-- AVAILABLE DATA follows --

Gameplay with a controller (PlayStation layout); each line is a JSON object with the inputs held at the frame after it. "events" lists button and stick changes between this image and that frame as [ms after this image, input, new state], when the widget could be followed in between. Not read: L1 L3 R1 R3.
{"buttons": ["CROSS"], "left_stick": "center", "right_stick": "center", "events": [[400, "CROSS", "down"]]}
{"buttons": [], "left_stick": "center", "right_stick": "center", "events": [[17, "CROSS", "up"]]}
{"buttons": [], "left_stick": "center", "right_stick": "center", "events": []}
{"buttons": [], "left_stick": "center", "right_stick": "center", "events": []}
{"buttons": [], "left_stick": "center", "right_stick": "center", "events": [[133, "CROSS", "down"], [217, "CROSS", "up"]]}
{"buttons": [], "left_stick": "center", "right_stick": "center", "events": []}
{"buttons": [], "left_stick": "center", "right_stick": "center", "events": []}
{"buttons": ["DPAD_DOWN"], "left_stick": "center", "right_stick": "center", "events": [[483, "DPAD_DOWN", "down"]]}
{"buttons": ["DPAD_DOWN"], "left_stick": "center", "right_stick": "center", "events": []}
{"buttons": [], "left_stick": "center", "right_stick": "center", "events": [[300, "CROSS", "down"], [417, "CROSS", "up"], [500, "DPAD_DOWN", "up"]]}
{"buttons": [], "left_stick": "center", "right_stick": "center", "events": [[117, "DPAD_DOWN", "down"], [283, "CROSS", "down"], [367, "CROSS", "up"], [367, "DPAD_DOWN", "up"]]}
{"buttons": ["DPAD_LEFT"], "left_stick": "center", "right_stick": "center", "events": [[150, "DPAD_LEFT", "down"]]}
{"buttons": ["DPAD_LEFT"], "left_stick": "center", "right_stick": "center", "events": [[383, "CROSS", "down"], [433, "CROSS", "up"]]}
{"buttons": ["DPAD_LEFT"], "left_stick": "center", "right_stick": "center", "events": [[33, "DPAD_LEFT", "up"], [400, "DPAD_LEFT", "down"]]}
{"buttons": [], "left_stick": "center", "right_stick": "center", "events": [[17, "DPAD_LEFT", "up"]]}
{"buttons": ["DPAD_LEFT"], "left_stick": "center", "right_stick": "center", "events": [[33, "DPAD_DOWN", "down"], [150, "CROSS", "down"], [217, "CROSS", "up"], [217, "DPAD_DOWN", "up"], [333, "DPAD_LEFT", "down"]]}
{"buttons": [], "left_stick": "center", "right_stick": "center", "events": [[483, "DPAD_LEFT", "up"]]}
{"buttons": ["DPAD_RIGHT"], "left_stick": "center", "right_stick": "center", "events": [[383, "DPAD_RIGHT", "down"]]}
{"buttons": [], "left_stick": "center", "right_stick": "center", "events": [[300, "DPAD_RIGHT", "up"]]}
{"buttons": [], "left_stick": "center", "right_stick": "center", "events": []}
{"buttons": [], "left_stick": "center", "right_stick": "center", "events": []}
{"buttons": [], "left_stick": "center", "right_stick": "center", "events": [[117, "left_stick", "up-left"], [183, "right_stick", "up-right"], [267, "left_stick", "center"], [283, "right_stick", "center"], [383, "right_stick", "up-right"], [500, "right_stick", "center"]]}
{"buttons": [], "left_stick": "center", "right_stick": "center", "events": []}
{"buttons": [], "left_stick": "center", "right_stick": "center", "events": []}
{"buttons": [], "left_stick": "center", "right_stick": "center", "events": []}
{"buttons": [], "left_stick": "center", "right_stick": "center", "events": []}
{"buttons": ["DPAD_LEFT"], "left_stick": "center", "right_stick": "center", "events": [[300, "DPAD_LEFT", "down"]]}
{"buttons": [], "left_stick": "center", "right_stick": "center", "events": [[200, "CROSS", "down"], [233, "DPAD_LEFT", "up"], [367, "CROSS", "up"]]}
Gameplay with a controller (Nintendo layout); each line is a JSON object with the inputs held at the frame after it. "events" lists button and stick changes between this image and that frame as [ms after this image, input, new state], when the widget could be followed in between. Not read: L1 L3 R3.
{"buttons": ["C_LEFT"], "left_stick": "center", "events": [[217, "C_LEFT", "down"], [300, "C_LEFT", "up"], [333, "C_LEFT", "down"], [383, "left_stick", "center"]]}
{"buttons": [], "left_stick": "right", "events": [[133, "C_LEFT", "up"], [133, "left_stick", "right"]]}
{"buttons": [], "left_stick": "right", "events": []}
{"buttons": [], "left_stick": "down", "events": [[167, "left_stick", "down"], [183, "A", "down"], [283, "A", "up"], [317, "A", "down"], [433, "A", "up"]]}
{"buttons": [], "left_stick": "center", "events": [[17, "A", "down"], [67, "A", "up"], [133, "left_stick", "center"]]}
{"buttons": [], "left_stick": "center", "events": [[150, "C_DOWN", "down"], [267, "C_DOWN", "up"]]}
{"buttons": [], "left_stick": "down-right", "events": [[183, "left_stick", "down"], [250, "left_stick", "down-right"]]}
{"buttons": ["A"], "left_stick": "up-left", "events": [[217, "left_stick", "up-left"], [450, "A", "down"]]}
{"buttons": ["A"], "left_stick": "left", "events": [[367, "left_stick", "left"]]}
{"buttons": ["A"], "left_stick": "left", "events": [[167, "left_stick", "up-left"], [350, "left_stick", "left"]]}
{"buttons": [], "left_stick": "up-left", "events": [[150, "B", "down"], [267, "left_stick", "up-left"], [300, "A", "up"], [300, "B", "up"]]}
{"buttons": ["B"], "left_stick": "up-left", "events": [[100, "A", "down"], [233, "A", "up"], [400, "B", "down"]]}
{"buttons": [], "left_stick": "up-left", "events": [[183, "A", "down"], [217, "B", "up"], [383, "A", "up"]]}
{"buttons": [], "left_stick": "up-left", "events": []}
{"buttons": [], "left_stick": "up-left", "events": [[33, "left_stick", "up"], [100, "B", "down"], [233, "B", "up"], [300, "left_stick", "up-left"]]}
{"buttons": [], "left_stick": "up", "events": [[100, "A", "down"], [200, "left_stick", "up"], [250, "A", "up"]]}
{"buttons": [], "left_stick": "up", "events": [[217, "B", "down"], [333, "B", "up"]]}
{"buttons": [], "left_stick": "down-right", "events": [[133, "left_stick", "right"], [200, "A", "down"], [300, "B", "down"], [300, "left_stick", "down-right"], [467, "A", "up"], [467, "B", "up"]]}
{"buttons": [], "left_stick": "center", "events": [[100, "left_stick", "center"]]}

-- AVAILABLE DATA concluded --

- [WHAT THE EXERCISE ASKS] All records above must be printed again, exactly.

- [EXPECTED OUTPUT]
Gameplay with a controller (PlayStation layout); each line is a JSON object with the inputs held at the frame after it. "events" lists button and stick changes between this image and that frame as [ms after this image, input, new state], when the widget could be followed in between. Not read: L1 L3 R1 R3.
{"buttons": ["CROSS"], "left_stick": "center", "right_stick": "center", "events": [[400, "CROSS", "down"]]}
{"buttons": [], "left_stick": "center", "right_stick": "center", "events": [[17, "CROSS", "up"]]}
{"buttons": [], "left_stick": "center", "right_stick": "center", "events": []}
{"buttons": [], "left_stick": "center", "right_stick": "center", "events": []}
{"buttons": [], "left_stick": "center", "right_stick": "center", "events": [[133, "CROSS", "down"], [217, "CROSS", "up"]]}
{"buttons": [], "left_stick": "center", "right_stick": "center", "events": []}
{"buttons": [], "left_stick": "center", "right_stick": "center", "events": []}
{"buttons": ["DPAD_DOWN"], "left_stick": "center", "right_stick": "center", "events": [[483, "DPAD_DOWN", "down"]]}
{"buttons": ["DPAD_DOWN"], "left_stick": "center", "right_stick": "center", "events": []}
{"buttons": [], "left_stick": "center", "right_stick": "center", "events": [[300, "CROSS", "down"], [417, "CROSS", "up"], [500, "DPAD_DOWN", "up"]]}
{"buttons": [], "left_stick": "center", "right_stick": "center", "events": [[117, "DPAD_DOWN", "down"], [283, "CROSS", "down"], [367, "CROSS", "up"], [367, "DPAD_DOWN", "up"]]}
{"buttons": ["DPAD_LEFT"], "left_stick": "center", "right_stick": "center", "events": [[150, "DPAD_LEFT", "down"]]}
{"buttons": ["DPAD_LEFT"], "left_stick": "center", "right_stick": "center", "events": [[383, "CROSS", "down"], [433, "CROSS", "up"]]}
{"buttons": ["DPAD_LEFT"], "left_stick": "center", "right_stick": "center", "events": [[33, "DPAD_LEFT", "up"], [400, "DPAD_LEFT", "down"]]}
{"buttons": [], "left_stick": "center", "right_stick": "center", "events": [[17, "DPAD_LEFT", "up"]]}
{"buttons": ["DPAD_LEFT"], "left_stick": "center", "right_stick": "center", "events": [[33, "DPAD_DOWN", "down"], [150, "CROSS", "down"], [217, "CROSS", "up"], [217, "DPAD_DOWN", "up"], [333, "DPAD_LEFT", "down"]]}
{"buttons": [], "left_stick": "center", "right_stick": "center", "events": [[483, "DPAD_LEFT", "up"]]}
{"buttons": ["DPAD_RIGHT"], "left_stick": "center", "right_stick": "center", "events": [[383, "DPAD_RIGHT", "down"]]}
{"buttons": [], "left_stick": "center", "right_stick": "center", "events": [[300, "DPAD_RIGHT", "up"]]}
{"buttons": [], "left_stick": "center", "right_stick": "center", "events": []}
{"buttons": [], "left_stick": "center", "right_stick": "center", "events": []}
{"buttons": [], "left_stick": "center", "right_stick": "center", "events": [[117, "left_stick", "up-left"], [183, "right_stick", "up-right"], [267, "left_stick", "center"], [283, "right_stick", "center"], [383, "right_stick", "up-right"], [500, "right_stick", "center"]]}
{"buttons": [], "left_stick": "center", "right_stick": "center", "events": []}
{"buttons": [], "left_stick": "center", "right_stick": "center", "events": []}
{"buttons": [], "left_stick": "center", "right_stick": "center", "events": []}
{"buttons": [], "left_stick": "center", "right_stick": "center", "events": []}
{"buttons": ["DPAD_LEFT"], "left_stick": "center", "right_stick": "center", "events": [[300, "DPAD_LEFT", "down"]]}
{"buttons": [], "left_stick": "center", "right_stick": "center", "events": [[200, "CROSS", "down"], [233, "DPAD_LEFT", "up"], [367, "CROSS", "up"]]}
Gameplay with a controller (Nintendo layout); each line is a JSON object with the inputs held at the frame after it. "events" lists button and stick changes between this image and that frame as [ms after this image, input, new state], when the widget could be followed in between. Not read: L1 L3 R3.
{"buttons": ["C_LEFT"], "left_stick": "center", "events": [[217, "C_LEFT", "down"], [300, "C_LEFT", "up"], [333, "C_LEFT", "down"], [383, "left_stick", "center"]]}
{"buttons": [], "left_stick": "right", "events": [[133, "C_LEFT", "up"], [133, "left_stick", "right"]]}
{"buttons": [], "left_stick": "right", "events": []}
{"buttons": [], "left_stick": "down", "events": [[167, "left_stick", "down"], [183, "A", "down"], [283, "A", "up"], [317, "A", "down"], [433, "A", "up"]]}
{"buttons": [], "left_stick": "center", "events": [[17, "A", "down"], [67, "A", "up"], [133, "left_stick", "center"]]}
{"buttons": [], "left_stick": "center", "events": [[150, "C_DOWN", "down"], [267, "C_DOWN", "up"]]}
{"buttons": [], "left_stick": "down-right", "events": [[183, "left_stick", "down"], [250, "left_stick", "down-right"]]}
{"buttons": ["A"], "left_stick": "up-left", "events": [[217, "left_stick", "up-left"], [450, "A", "down"]]}
{"buttons": ["A"], "left_stick": "left", "events": [[367, "left_stick", "left"]]}
{"buttons": ["A"], "left_stick": "left", "events": [[167, "left_stick", "up-left"], [350, "left_stick", "left"]]}
{"buttons": [], "left_stick": "up-left", "events": [[150, "B", "down"], [267, "left_stick", "up-left"], [300, "A", "up"], [300, "B", "up"]]}
{"buttons": ["B"], "left_stick": "up-left", "events": [[100, "A", "down"], [233, "A", "up"], [400, "B", "down"]]}
{"buttons": [], "left_stick": "up-left", "events": [[183, "A", "down"], [217, "B", "up"], [383, "A", "up"]]}
{"buttons": [], "left_stick": "up-left", "events": []}
{"buttons": [], "left_stick": "up-left", "events": [[33, "left_stick", "up"], [100, "B", "down"], [233, "B", "up"], [300, "left_stick", "up-left"]]}
{"buttons": [], "left_stick": "up", "events": [[100, "A", "down"], [200, "left_stick", "up"], [250, "A", "up"]]}
{"buttons": [], "left_stick": "up", "events": [[217, "B", "down"], [333, "B", "up"]]}
{"buttons": [], "left_stick": "down-right", "events": [[133, "left_stick", "right"], [200, "A", "down"], [300, "B", "down"], [300, "left_stick", "down-right"], [467, "A", "up"], [467, "B", "up"]]}
{"buttons": [], "left_stick": "center", "events": [[100, "left_stick", "center"]]}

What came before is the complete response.